AI as Judgment Machine?
In the realm of AI, a crucial line exists between prediction, the ability to estimate the probability of future outcomes based on data, and judgment, the capacity to assess and evaluate situations.
In the past year or so, we have been seeing an increasing rate of AI adoption in interesting use cases across the industry. With the remarkable power of large language models added to the toolbox of AI engineers, we are seeing more and more applications that blur the boundaries of work done by human versus machine. As we see adoption in deeper layers of the society, and as these applications become more sophisticated, it is becoming harder, especially for non-expert users, to decipher what the machine is actually doing.
This lack of clarity, coupled by rushed and careless user experiences designed and built by engineers and product people could result in unintended consequences for the ever increasing areas of human-machine interaction. Imagine the outcome of a not-so-techy grandma interpreting the next-word-prediction output of ChatGPT as medical judgment.

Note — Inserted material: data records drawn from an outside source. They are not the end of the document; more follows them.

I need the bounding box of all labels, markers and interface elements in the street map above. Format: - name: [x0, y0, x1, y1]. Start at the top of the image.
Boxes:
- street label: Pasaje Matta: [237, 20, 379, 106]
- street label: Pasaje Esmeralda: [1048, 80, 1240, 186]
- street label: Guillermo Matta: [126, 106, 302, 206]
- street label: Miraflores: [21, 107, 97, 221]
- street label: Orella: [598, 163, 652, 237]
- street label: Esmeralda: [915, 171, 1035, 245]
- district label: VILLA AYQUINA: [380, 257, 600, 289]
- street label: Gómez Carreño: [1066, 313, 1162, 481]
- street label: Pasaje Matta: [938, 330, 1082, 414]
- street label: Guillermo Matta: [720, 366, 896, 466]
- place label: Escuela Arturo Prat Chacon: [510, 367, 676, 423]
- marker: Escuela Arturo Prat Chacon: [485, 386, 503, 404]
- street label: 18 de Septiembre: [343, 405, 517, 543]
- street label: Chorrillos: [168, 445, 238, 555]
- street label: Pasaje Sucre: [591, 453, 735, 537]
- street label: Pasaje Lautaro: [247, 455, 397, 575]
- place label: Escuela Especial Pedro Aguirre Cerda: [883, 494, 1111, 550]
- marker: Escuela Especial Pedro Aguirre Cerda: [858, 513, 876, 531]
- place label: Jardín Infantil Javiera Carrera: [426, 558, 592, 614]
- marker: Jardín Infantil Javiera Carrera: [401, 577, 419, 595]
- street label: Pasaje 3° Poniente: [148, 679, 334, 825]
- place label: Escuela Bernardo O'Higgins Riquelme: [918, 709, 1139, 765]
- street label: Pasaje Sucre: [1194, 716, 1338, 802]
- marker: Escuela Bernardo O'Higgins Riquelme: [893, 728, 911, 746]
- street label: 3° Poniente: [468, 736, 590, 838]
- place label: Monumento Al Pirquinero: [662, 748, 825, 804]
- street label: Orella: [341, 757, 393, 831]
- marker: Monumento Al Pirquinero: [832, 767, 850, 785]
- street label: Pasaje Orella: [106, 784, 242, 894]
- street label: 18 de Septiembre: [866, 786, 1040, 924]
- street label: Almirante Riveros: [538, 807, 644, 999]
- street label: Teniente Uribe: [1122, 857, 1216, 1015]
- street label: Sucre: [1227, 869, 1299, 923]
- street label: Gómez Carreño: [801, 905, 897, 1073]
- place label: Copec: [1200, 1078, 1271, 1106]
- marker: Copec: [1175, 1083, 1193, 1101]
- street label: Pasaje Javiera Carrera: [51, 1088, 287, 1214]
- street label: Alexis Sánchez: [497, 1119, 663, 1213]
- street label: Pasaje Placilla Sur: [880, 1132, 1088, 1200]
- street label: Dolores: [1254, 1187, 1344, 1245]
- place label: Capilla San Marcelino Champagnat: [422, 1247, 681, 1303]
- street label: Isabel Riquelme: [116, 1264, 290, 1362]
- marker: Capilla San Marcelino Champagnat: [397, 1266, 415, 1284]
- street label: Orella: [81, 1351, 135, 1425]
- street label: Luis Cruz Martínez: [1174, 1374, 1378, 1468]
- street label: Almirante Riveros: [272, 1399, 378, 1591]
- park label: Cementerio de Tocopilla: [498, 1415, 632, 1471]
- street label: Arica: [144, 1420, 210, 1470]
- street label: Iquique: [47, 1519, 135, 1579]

In the realm of AI, a crucial line exists between prediction, the ability to estimate the probability of future outcomes based on data, and judgment, the capacity to assess and evaluate situations with understanding and values. While AI excels at prediction, offering next-word suggestions or analyzing medical scans, it currently lacks the human ability to judge.
Unlike humans, AI's predictions stem from complex algorithms analyzing vast data, not genuine reasoning and understanding. While it can churn through information and identify patterns, it lacks the ability to reason about cause and effect, consider alternative scenarios, or adapt to unforeseen situations. This is due to the absence of a true world model, a comprehensive internal representation of the world we inhabit. Without this, AI cannot grasp the nuances of context, emotions, or social cues, crucial elements for making sound judgments. Furthermore, AI's training data often reflects human biases, leading to decisions devoid of ethical or moral or even safe considerations.
“But AI judges what I like to watch on Netflix!”
It is so easy to think that recommender systems, like the ones that Netflix and TikTok use, generative co-pilots, like ChatGPT or Gemini, and self-driving cars are making decisions. While the reality is that they are statistical machines making predictions about what is the most likely thing to happen next. Because of the specifics of these use cases, a significant amount of effort goes into making the most likely predictions so good that it is easy to forget that they are one of the several predicted outputs with a certain probability of resembling an average human judgment.
In the case of a recommender system, it seems that the AI is judging your taste and recommending something you'll enjoy. While in reality the algo analyzes your past viewing history, demographics, and similar users' preferences to predict how long you will spend consuming a piece of content. While it considers your past choices, it doesn't understand your actual enjoyment or deeper reasons for watching specific movies.
It might seem that the generative chatbot is understanding your problem and offering personalized solutions. While it in fact is following pre-programmed decision trees and predicts the next words in the conversation. It doesn't truly understand your intent or the nuances of your problem.
And a self-driving car might seem to “decide” to change lanes, or “choose” to yield to the pedestrian, or “selects” the right exit on the highway. In this case, the car uses its sensors (cameras, radar, LiDAR) to gather data about its environment, including other vehicles, pedestrians, and road markings, feeds that into complex algorithms that analyze the situation and predict possible future outcomes based on past experiences and training data. It uses all the data to predict the most likely action that would have been taken by a human operator.
In each of these cases, interpreting the most probable output as a judgment without carefully assessing the assumptions, biases, and limitations existing in the training data could lead to unintended outcomes.
What now?
The number of areas where we have enough data, sophisticated algorithms, and human oversight to be able to let the most likely output to pass as judgment is definitely increasing. However, doing so blindly and without the necessary ethical, responsible, and safe measures in place might result in reputational risk, miscalculated investments, or opportunity cost.
In the meantime, the safest grounds are treating AI as a prediction machine, and use cases as predictive or prescriptive analysis, and building the algorithms within user experiences that provide checks and balances, including human oversight, for robust and reliable performance.
Well, putting the nerd talk aside, if your workflow contains complex decisions, build well designed/ behaved co-pilots, not tools that try to do your work.